Given data »

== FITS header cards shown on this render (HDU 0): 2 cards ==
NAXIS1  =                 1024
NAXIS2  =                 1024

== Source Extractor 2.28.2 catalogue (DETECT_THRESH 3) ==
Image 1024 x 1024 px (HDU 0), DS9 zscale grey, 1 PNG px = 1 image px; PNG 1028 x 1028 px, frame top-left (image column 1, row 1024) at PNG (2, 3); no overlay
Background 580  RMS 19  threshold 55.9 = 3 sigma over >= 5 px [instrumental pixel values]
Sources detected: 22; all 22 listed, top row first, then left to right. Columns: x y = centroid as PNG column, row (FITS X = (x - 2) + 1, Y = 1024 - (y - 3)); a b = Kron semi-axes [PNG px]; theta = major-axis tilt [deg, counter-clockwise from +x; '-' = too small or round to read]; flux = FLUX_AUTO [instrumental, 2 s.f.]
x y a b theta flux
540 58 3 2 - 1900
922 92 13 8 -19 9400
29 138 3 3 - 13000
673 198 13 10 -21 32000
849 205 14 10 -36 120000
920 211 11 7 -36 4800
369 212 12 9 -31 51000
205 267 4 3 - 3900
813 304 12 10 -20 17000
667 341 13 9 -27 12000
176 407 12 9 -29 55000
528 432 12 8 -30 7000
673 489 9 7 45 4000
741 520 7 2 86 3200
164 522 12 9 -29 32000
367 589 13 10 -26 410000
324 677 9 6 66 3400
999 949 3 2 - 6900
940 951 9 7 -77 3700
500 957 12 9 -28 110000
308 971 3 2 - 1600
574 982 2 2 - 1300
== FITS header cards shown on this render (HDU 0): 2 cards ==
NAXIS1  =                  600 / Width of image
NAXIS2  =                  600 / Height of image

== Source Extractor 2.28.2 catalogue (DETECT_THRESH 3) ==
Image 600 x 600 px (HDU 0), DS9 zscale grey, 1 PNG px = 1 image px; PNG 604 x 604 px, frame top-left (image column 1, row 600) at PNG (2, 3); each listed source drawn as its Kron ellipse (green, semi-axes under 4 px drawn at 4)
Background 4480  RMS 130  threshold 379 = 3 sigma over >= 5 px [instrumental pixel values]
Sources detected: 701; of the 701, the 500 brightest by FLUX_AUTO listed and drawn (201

To do » Gather every line of the records above that contains the string "values".

Answer in full »
Background 580  RMS 19  threshold 55.9 = 3 sigma over >= 5 px [instrumental pixel values]
Background 4480  RMS 130  threshold 379 = 3 sigma over >= 5 px [instrumental pixel values]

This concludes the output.